Watch this space. The battle over who controls the future of money just got a lot more political.
Congress drops CBDC ban
The NDAA is a 3,086-page package that authorizes next year’s defense budget. It has already run into backlash from hard-liners over Ukraine funding and other omissions. Meanwhile, the absence of a CBDC prohibition has become an unexpected flashpoint in the party’s internal debate over digital money and surveillance.
Earlier, Self, in an interview, stated that leadership had indicated Rep. Tom Emmer’s anti-CBDC measure would be part of the final bill. After reviewing the text, he confirmed it wasn’t there. Other Republicans have echoed the criticism.

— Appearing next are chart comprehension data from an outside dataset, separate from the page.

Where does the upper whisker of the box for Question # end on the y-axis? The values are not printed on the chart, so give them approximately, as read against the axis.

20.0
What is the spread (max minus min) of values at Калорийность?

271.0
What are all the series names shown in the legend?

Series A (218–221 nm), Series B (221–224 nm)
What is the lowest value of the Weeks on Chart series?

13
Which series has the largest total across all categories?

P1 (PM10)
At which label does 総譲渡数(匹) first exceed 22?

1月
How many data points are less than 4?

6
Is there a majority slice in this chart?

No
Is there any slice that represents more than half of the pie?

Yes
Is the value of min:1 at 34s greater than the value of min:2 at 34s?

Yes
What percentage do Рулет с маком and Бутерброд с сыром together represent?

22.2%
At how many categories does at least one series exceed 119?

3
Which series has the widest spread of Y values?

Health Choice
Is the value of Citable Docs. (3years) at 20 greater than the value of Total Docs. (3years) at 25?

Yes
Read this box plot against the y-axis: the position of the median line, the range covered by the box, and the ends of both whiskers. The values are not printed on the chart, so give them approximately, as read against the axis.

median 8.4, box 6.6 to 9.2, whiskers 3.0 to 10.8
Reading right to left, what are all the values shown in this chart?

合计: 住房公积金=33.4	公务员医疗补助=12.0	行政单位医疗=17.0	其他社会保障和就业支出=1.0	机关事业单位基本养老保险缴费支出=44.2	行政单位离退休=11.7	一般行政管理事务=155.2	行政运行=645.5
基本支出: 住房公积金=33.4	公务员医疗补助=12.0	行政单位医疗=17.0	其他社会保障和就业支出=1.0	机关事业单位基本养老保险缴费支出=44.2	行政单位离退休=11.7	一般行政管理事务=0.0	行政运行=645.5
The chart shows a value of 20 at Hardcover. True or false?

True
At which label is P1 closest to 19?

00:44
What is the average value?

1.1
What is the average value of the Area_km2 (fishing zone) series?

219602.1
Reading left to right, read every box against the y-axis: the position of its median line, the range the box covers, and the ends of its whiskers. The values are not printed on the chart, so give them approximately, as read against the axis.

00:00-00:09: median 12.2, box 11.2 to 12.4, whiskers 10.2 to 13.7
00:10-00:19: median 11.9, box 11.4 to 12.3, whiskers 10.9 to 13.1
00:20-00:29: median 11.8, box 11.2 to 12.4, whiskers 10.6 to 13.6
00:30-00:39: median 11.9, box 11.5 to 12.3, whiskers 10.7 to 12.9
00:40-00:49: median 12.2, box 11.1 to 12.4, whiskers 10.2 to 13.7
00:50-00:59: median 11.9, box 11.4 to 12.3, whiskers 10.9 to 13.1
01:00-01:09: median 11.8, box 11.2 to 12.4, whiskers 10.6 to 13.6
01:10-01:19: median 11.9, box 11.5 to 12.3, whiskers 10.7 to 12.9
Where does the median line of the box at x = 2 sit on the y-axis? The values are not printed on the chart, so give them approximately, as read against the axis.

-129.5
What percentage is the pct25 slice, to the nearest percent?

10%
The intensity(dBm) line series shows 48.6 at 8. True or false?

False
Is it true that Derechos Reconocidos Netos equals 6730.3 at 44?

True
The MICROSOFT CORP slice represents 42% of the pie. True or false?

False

Rep. Marjorie Taylor Greene said she supports crypto but “will not support any system that lets the government cut off Americans from their own money.” In an X post, she mentioned that back in July, she voted NO on the GENIUS Act because it contained a back door to a CBDC. Greene added that at that time, Johnson promised conservatives that he would put Tom Emmer’s bill, which closed the loophole.
Rep. Warren Davidson warned that “CBDC inserts the government between you and your money.” He added that President Trump’s executive order banning federal agencies from pursuing a CBDC “is great, but we need and were promised a law.”
In a fresh post, Davidson stated that Congress just reneged on the promise to ban Central Bank Digital Currency. In the meantime, the central banks are building it. He emphasised the need to ban CBDC.
The TRUMP administration has moved quickly to reverse the Biden-era Fed’s limited CBDC research. However, one of Trump’s first crypto-related executive orders in January banned federal agencies from developing or promoting a CBDC. It cited risks to privacy, sovereignty, and financial stability.
This all comes in when the global crypto market is in the middle of a recovery run after witnessing high sell-offs. The cumulative crypto market cap dipped by almost 2% in the last 24 hours to stand at $3.16 trillion. Bitcoin price dropped by 12% in the last 30 days. BTC is trading at an average price of $93,682 at the press time.